Networking

Sarah Reynolds is a freelance writer residing in Alabama. She received her
BA in Communications at the University of South Alabama where she was a
member of the Phi Mu sorority. After competing in Miss Alabama USA, she
decided to continue to chase her dreams, travel the world and document the
journey.

 

Networking is a necessary requirement at all times in your life, but especially when you are in college. It is never too early to start preparing for your future career no matter what you’re studying. Knowing people in your designated field will simplify your life when applying for jobs close to your graduation date.
A great place to start is to join clubs and programs on campus relative to your intended field of study and actually participate in the activities. Engage with your peers, you never know who they may already know in the business. Campus clubs usually have guest speakers who come to interact with the future working class to guide and answer questions.
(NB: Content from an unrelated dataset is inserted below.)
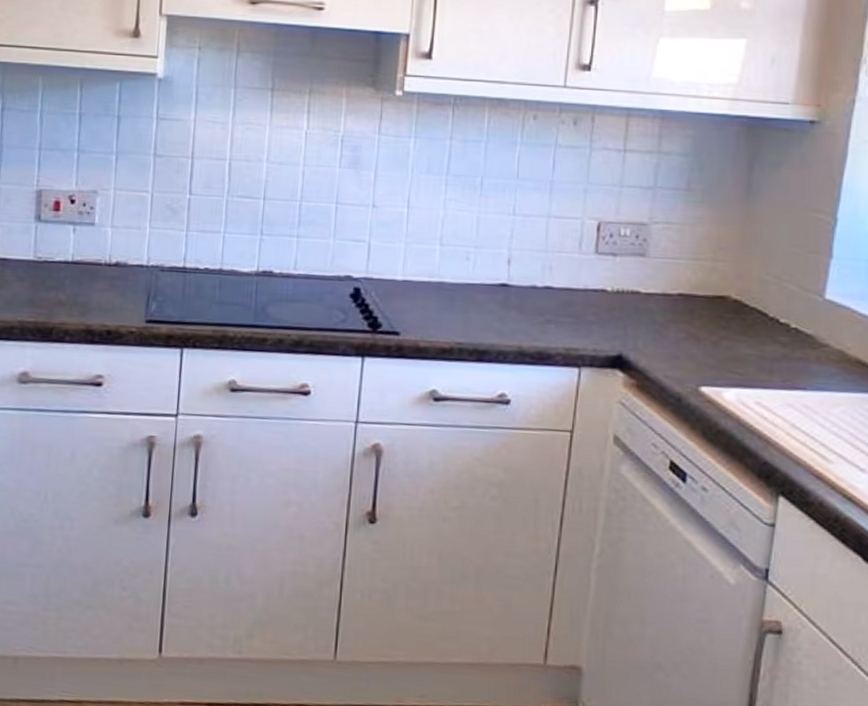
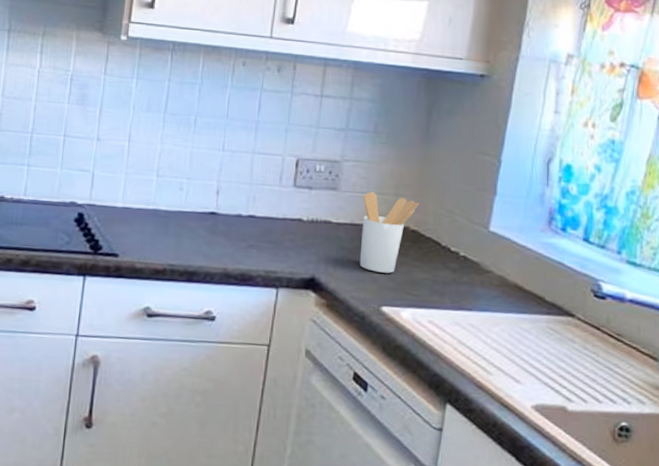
utensil holder: none [673,257,742,349] -> present [359,192,420,274]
Take advantage of the opportunities.
Look for professional organizations outside of your college. Majority of the time, these organizations host luncheons where you pay a small fee to come mingle with professionals already in the real world (and eat great food). Here is where you can truly make a memorable impression.
1. Look and dress the part. Be professionally dressed even if you are a broke college student.
2. Ask questions. However, never ask FOR something from someone you have just met like a referral (they don’t know you) or worse… a job. That professional will automatically put you in an undesirable zone because they think you are looking for a hand-out. Questions such as “How did you go about looking for a job?” and “What other organizations are you part of that I can join as well?” are great ice breakers.
3. Build relationships. Find common ground with the people you are networking with such as a hobby, kids, food you love. Be personable and someone they look forward to chatting with at the next event.
4. Connect. You can bring business cards with your contact information, estimated graduation date and major on them. It shows that you have drive and ready to tackle a career. Connect with the professionals you met on LinkedIn, especially the ones who gave YOU their contact information. Send a quick “Hello or hope you are well” email to stay fresh on people’s minds should an opportunity rise on their end.
Never underestimate the power of networking. You never know who you can even help out one day.